Sono inoltre offerte con una portata editoriale limitata le offerte che:

b. non contengono né sponsorizzazioni né pubblicità, ad eccezione della pubblicità per propri prodotti e servizi.

Art. 22 cpv.1, 1bis e 2 lett. a

Nei programmi televisivi della SSR sono ammesse interruzioni pubblicitarie durante le seguenti trasmissioni:

  1. i notiziari e le trasmissioni di attualità politica: una interruzione per ogni periodo programmato di almeno 90 minuti;

  2. altre trasmissioni: 1. tra le 18.00 e le 23.00: una interruzione per ogni periodo programmato di almeno 90 minuti, 2. durante il resto della giornata: una interruzione per ogni periodo programmato di almeno 30 minuti.

Non sono ammesse interruzioni pubblicitarie durante le trasmissioni per bambini e nel corso della trasmissione di funzioni religiose.

Nei programmi televisivi della SSR:

a. gli spot pubblicitari e le forme pubblicitarie di lunga durata non devono eccedere complessivamente il 15 per cento del tempo d’antenna quotidiano;

Art. 37 Diffusione di programmi radiofonici fuori della zona di copertura

(art. 38 cpv. 5 LRTV) I programmi radiofonici di emittenti titolari di una concessione con partecipazione al canone che sono diffusi via etere terrestre possono essere diffusi anche fuori della loro zona di copertura come segue:

  1. in tecnica digitale terrestre;

  2. su linea;

  3. via satellite.

Art. 60a Riscossione del canone

(art. 68 cpv. 6 LRTV)

L’organo di riscossione del canone riscuote il canone annualmente. La persona sottoposta all’obbligo di pagare il canone può richiedere una riscossione trimestrale.

L’organo di riscossione del canone scagliona i periodi di emissione della fattura annuale.

Esso rilascia le fatture:

  1. in caso di fattura annuale, al più presto nel corso del secondo mese del periodo di riferimento;

  2. in caso di fattura trimestrale, al più presto nel corso del primo mese del periodo di riferimento.

Art. 61 cpv.1

Il canone è esigibile:

  1. in caso di fattura annuale, il primo giorno del terzo mese dal rilascio della fattura;

  2. in caso di fattura trimestrale, il primo giorno del secondo mese dal rilascio della fattura.

Art. 62, rubrica e cpv.1

Emolumenti per fattura trimestrale, sollecito ed esecuzione (art. 68 cpv. 1 LRTV)

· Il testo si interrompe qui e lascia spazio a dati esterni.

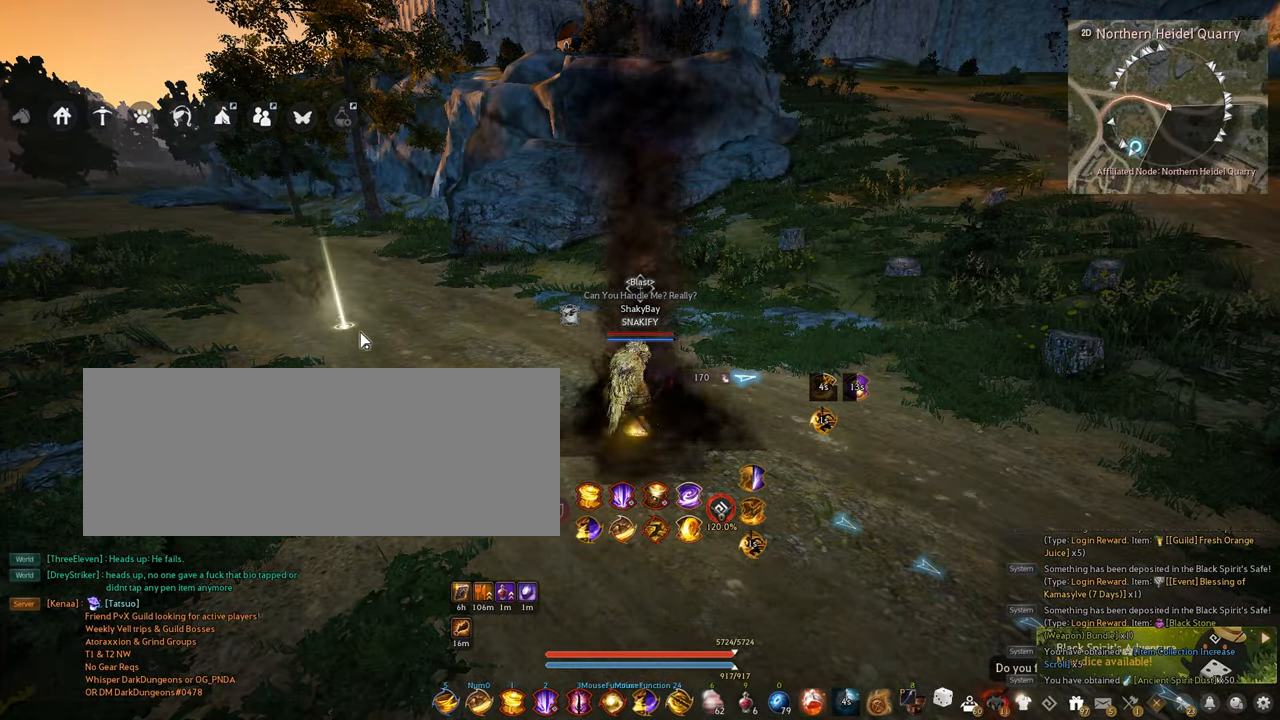
{"keys": ["d"], "mouse": [], "events": [[484, "d", "down"]]}
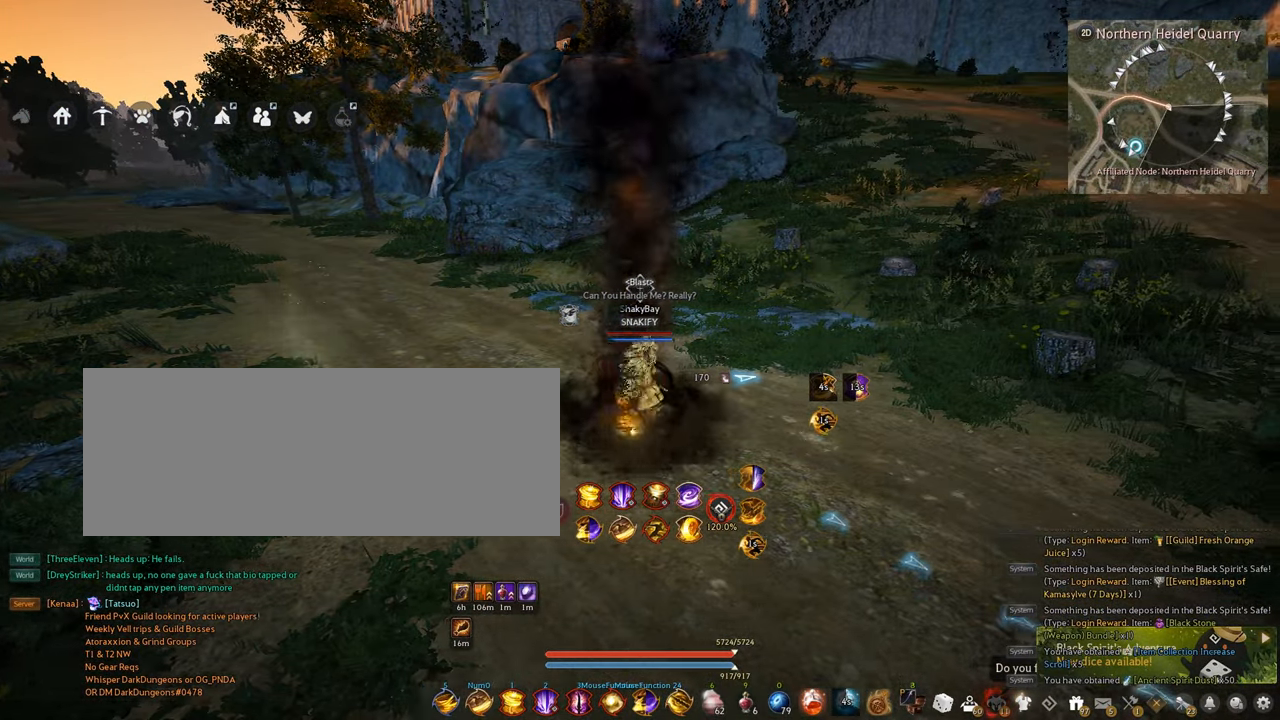
{"keys": ["d"], "mouse": [], "events": []}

L’organo di riscossione del canone può riscuotere i seguenti emolumenti:

franchi

  1. un supplemento per il rilascio di ciascuna fattura trimestrale2.–

  2. per un sollecito di pagamento scritto 5.–

  3. per esazione forzata giustificata 20.–

Art. 63 lett. b

Sono esentati dall’obbligo di pagare il canone e dall’obbligo di annuncio:

b. gli ospiti delle case di cura che abbisognano di cure corrispondenti almeno al livello di cui all’articolo 7a capoverso 3 lettera e dell’ordinanza del DFI del 29 settembre 19952 sulle prestazioni.

Art. 82 Disposizioni transitorie sull’esigibilità delle fatture annuali

L’organo di riscossione del canone effettua il passaggio alla fattura annuale nel 2011 a scaglioni.

La fattura parziale è inviata nel gennaio 2011 e comprende da una fino a undici mensilità. Le fatture parziali che comprendono:

  1. una o due mensilità scadono il 31 gennaio 2011;

  2. tre o quattro mensilità scadono il 1° febbraio 2011;

  3. cinque o sei mensilità scadono il 1° marzo 2011;

  4. sette o otto mensilità scadono il 1° aprile 2011;

  5. nove o dieci mensilità scadono il 1° maggio 2011;

  6. undici mensilità scadono il 1° giugno 2011.

II

La presente modifica entra in vigore il 1° gennaio 2011.